__What needs to be done__: Pull out of the data below the stretch of lines bounded by the one containing "I'm a business owner" and the one containing "out Street, 85-91 Lambton Quay, C", both bounds included, unchanged.

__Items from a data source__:
BEGIN

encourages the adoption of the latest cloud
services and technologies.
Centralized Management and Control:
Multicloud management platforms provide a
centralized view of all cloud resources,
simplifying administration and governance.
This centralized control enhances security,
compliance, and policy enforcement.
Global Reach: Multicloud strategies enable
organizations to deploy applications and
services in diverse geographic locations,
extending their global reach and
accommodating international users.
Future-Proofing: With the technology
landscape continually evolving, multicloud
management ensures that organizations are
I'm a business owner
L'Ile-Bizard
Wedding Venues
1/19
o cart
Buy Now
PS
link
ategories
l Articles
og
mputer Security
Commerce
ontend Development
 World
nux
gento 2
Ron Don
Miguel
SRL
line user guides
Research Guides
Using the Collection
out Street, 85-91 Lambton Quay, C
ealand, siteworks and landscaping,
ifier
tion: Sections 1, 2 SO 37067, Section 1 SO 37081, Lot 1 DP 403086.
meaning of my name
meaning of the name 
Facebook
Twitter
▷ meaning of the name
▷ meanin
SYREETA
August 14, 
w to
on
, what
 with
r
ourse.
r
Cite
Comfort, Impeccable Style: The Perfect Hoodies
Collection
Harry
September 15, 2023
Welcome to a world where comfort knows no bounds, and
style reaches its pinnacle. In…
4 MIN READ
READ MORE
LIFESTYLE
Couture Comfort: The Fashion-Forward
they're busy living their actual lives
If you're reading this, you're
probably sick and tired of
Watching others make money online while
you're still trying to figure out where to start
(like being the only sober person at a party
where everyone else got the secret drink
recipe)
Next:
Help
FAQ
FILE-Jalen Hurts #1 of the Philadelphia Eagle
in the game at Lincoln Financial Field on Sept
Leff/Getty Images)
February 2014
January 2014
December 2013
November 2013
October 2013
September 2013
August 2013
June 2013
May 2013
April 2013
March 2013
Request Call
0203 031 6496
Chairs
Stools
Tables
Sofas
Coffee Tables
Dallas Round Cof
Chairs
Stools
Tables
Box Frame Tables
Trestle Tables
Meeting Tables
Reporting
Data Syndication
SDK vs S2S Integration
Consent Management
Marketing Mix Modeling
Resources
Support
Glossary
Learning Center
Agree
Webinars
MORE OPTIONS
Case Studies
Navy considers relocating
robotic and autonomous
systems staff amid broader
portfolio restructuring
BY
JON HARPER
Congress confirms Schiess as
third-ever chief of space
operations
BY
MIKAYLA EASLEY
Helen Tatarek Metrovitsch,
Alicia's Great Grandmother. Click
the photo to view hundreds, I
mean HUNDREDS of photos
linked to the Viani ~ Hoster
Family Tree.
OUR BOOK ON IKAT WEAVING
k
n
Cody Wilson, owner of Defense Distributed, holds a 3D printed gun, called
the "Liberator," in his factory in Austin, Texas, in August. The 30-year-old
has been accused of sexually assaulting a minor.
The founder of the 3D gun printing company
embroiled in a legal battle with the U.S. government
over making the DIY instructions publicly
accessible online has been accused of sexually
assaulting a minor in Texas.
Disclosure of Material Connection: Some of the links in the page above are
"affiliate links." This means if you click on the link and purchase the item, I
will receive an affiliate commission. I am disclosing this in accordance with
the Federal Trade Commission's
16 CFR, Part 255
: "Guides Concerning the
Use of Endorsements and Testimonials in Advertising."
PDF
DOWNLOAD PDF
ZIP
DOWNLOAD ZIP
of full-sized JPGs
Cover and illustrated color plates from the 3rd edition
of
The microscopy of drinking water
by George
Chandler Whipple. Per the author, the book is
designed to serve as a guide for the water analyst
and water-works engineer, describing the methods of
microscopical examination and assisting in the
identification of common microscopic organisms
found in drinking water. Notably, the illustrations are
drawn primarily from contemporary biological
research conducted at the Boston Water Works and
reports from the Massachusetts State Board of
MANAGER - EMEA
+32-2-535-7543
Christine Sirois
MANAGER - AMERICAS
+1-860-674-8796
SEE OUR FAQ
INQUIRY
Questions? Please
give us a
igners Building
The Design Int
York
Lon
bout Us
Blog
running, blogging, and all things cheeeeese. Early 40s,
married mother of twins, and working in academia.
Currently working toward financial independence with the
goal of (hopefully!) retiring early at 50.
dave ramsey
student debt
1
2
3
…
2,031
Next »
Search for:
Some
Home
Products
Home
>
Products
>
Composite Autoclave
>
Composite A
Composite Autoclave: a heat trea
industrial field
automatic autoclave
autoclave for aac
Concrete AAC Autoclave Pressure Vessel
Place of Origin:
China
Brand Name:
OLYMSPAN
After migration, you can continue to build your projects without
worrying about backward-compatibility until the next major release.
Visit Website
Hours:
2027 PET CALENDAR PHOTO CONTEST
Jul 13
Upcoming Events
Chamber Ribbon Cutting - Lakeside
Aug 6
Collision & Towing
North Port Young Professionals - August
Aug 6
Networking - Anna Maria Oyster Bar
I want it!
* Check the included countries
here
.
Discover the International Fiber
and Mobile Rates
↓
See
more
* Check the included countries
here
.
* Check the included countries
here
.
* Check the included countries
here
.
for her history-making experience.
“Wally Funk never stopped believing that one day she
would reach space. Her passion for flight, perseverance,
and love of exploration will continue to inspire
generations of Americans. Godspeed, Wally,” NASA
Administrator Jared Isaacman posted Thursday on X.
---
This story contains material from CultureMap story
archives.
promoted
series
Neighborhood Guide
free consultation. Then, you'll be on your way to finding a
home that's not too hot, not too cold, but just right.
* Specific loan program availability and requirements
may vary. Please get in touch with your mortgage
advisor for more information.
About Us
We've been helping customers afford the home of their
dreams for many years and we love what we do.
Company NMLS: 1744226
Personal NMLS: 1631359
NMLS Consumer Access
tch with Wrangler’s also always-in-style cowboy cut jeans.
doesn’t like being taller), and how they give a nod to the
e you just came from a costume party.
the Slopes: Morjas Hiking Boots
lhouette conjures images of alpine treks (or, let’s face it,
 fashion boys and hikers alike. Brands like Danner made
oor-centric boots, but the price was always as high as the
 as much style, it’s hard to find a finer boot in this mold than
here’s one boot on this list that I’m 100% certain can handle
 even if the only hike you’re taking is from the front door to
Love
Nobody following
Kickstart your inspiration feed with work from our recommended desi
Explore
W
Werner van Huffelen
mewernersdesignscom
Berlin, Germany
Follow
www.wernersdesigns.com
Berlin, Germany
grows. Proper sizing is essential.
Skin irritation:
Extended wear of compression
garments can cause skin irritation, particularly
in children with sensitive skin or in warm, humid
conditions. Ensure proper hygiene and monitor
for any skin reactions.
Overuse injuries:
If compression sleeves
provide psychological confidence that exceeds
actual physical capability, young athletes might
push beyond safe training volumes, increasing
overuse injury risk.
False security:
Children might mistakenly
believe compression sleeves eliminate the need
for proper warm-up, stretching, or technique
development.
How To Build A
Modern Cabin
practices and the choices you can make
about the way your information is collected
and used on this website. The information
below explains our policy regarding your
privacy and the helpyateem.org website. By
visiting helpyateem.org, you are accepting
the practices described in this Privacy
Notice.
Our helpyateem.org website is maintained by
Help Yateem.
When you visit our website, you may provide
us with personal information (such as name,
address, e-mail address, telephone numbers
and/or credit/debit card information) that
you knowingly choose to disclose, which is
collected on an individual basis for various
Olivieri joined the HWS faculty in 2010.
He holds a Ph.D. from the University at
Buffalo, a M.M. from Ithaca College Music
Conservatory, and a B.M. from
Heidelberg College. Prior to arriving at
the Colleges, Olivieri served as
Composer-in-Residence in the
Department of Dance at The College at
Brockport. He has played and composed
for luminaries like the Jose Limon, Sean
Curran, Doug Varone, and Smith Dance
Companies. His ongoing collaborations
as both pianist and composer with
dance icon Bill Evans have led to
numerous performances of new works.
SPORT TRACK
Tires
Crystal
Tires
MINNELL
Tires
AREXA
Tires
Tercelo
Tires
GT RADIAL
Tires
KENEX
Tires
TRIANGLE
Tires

END

__Solution for this task__:
I'm a business owner
L'Ile-Bizard
Wedding Venues
1/19
o cart
Buy Now
PS
link
ategories
l Articles
og
mputer Security
Commerce
ontend Development
 World
nux
gento 2
Ron Don
Miguel
SRL
line user guides
Research Guides
Using the Collection
out Street, 85-91 Lambton Quay, C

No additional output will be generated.